Cinq pays européens à la manœuvre contre l’évasion fiscale
Les grands quotidiens se font l’écho de la montée au créneau de l’Allemagne, de l’Italie, de l’Espagne, de la Grande-Bretagne et de la France (groupe G5) dans la lutte internationale contre l’évasion fiscale, avec l’envoi d’une lettre conjointe à la présidence chinoise du G20 Finances, annonçant le lancement d’une initiative pilote sur l’échange automatique d’informations sur les ayants-droits de sociétés écrans. Comme lors de la présentation, en début de semaine, des plans de Berlin et de Bruxelles contre les paradis fiscaux et le blanchiment d’argent, la Frankfurter Allgemeine Zeitung ne cache pas un certain malaise face à cette « offensive de transparence » en réaction à l’affaire des « Panama Papers » : « car bien sûr, le plan de Schäuble est en partie destiné à la galerie, et quand on voit comment on allonge ad aeternam le délai de prescription de certains délits fiscaux par rapport à d’autres délits ou crimes, c’est totalement démesuré. Mettre sur le même plan des fraudeurs du fisc et des assassins, c’est chercher à marquer des points politiquement », grince la FAZ, qui se fait le porte-parole des entreprises allemandes, opposées à ce que leurs concurrents lisent à livre ouvert dans leurs bilans et structures de coûts.

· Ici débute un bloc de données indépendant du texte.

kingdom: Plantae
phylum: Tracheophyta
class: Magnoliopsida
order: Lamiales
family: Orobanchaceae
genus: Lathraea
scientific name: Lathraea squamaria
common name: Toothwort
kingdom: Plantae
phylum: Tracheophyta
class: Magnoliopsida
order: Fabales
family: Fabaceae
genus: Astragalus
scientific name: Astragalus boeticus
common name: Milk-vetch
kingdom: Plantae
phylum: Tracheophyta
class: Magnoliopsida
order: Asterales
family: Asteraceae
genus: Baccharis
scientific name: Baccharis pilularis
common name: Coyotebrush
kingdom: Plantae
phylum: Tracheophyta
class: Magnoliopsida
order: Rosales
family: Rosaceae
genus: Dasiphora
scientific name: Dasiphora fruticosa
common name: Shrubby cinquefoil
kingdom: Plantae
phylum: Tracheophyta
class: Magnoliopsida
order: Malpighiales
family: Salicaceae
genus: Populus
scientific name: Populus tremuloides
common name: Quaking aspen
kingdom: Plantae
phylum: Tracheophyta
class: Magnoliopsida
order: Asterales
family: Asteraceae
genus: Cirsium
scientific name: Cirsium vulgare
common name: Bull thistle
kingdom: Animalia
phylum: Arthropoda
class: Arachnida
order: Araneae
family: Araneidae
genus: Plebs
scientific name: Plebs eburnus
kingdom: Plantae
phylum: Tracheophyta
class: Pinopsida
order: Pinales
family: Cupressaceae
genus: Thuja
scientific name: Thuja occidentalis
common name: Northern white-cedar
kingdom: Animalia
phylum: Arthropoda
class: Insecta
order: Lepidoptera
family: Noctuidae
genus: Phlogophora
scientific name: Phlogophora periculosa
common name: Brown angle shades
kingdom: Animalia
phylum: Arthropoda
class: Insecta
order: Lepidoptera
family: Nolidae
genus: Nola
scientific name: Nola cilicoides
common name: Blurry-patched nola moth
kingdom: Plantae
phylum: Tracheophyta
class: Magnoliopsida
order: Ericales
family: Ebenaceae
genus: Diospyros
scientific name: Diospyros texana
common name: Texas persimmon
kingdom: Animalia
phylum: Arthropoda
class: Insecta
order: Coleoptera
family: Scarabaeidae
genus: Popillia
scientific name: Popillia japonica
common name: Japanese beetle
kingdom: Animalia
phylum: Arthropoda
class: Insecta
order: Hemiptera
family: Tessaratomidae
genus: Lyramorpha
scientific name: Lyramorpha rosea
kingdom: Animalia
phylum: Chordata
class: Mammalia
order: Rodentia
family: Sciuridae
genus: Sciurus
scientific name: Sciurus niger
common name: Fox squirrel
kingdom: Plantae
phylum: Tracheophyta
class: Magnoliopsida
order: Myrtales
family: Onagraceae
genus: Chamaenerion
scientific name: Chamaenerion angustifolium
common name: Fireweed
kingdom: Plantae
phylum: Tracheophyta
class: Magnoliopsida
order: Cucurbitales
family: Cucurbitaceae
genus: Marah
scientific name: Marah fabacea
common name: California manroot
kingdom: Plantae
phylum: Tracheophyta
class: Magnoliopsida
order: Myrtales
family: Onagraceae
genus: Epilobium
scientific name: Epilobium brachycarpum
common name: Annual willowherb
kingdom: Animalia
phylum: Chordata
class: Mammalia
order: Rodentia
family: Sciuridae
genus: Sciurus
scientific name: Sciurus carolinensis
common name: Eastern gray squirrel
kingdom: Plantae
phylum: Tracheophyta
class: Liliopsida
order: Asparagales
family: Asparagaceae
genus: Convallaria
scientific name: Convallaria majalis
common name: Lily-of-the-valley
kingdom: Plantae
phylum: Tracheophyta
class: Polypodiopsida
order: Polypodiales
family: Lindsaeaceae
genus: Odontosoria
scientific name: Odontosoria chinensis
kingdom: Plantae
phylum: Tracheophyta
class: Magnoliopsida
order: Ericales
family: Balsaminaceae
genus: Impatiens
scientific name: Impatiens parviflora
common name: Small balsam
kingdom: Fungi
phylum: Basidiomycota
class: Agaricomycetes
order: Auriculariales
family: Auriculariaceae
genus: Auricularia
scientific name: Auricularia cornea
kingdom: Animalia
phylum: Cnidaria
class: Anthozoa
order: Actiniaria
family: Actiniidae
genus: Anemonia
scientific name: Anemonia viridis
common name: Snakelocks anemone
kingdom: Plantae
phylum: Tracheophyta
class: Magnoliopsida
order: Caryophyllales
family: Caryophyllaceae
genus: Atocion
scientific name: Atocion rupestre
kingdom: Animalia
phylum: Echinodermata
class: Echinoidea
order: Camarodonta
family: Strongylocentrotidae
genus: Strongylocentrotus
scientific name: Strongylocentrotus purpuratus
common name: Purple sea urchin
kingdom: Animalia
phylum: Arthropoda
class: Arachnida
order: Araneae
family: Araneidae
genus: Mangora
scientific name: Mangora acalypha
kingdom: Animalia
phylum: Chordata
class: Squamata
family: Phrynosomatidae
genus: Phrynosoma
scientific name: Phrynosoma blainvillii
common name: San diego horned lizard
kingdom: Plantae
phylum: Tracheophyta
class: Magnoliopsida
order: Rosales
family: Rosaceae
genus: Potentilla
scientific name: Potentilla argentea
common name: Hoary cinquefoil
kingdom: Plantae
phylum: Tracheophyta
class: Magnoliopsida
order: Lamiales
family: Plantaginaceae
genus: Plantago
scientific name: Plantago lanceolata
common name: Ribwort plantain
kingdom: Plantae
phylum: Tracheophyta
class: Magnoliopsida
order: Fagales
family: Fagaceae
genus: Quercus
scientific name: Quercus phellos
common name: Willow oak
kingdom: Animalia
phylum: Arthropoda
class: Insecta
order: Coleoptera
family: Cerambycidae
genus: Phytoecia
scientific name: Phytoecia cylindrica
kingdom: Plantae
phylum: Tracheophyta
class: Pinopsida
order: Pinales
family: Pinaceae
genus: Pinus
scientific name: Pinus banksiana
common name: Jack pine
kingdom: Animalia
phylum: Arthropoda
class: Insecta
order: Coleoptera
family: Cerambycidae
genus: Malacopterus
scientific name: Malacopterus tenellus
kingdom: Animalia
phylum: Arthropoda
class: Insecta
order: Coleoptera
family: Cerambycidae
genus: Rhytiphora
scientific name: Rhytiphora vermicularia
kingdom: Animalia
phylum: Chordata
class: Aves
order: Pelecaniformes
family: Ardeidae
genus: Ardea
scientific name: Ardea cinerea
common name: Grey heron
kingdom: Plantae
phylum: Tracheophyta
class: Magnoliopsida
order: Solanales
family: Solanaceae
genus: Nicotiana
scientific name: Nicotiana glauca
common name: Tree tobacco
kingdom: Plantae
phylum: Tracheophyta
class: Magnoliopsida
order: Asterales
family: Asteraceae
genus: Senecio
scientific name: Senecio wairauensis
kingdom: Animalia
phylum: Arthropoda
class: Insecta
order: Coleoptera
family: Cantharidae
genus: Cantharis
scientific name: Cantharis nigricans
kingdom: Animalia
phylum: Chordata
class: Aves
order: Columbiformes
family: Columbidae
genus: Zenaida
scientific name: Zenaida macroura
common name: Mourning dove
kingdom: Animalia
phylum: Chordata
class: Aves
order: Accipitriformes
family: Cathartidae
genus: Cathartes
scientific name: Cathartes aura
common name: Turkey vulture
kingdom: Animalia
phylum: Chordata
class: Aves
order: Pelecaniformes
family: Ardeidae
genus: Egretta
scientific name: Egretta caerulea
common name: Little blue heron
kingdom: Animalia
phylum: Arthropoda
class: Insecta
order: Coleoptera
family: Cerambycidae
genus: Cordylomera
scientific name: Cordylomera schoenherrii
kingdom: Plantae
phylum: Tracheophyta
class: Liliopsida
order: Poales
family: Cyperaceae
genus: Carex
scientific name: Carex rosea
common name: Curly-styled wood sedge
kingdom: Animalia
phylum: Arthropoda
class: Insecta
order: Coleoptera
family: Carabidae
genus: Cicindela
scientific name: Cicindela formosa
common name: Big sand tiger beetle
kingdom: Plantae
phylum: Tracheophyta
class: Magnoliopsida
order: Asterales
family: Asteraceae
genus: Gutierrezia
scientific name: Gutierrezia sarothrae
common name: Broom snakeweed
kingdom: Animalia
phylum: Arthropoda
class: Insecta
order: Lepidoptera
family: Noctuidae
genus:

« L’Allemagne en croisade contre les partisans du taux zéro » (Die Welt)
Die Welt revient sur les « attaques verbales » du ministre allemand des finances contre la politique monétaire de la BCE, un « dérapage » inédit de la part d’un dirigeant allemand « qui lui ont valu un rappel des bonnes manières par Paris », note le journal en évoquant les déclarations de Michel Sapin, mercredi, sur le nécessaire respect de l’indépendance de la Banque centrale européenne. « En Allemagne, le respect de l’indépendance d’une banque centrale comptait parmi les biens d’exportation les plus populaires avec les voitures rapides et les machines intelligentes », ironise Die Welt en analysant les raisons de l’évolution de la position allemande. « Si les taux d’intérêt restent encore longtemps si bas, les retraités allemands sont menacés de paupérisation à large échelle et les appels de Schäuble à en finir avec cette politique sont motivés par la crainte que les futurs budgets de l’Allemagne ne puissent supporter les milliards d’allocations sociales pour les retraités », fait valoir Die Welt. La Frankfurter Allgemeine Zeitung estime, pour sa part, que c’est plutôt la politique de la BCE de rachat massif de dette souveraine – depuis toujours descendue en flammes par le quotidien – qui entraîne la dévaluation de l’épargne-retraite des Allemands. Si le journal adresse un reproche aux dirigeants allemands, c’est celui d’avoir trop peu soutenu le président de la Bundesbank quand il s’opposait publiquement à ce nouvel instrument de la BCE.
- International
Entretien de l’envoyé spécial des Nations unies en Libye avec la Berliner Zeitung
Dans une interview à la Berliner Zeitung, l’envoyé spécial des Nations unies en Libye, Martin Kobler, fait part d’un optimisme prudent sur l’évolution de la situation sécuritaire dans le pays, estimant qu’elle « est calme à l’heure actuelle », mais que le danger d’une nouvelle escalade demeure élevé. Bien que regrettant que les ministres déjà établis à Tripoli n’aient toujours pas le contrôle de leurs ministères, il se réjouit qu’ « après des années de chaos et d’anarchie, on entre dans une phase de transition ». M. Kobler se montre toutefois très inquiet de la progression en Libye de « l’Etat islamique, qui contrôle une bande côtière de 200 kilomètres de long, s’étend vers le sud et menace déjà les champs pétroliers », et qualifie la situation humanitaire de « catastrophique ». Il insiste sur la nécessité, dans l’intérêt de l’Occident et aussi de la population libyenne, qu’un gouvernement fonctionnel soit mis en place, mais pointe du doigt « le rythme d’escargot » du processus politique. Il évoque en outre la nécessité de mettre sur pied une armée de manière à contrer l’extension de Daech.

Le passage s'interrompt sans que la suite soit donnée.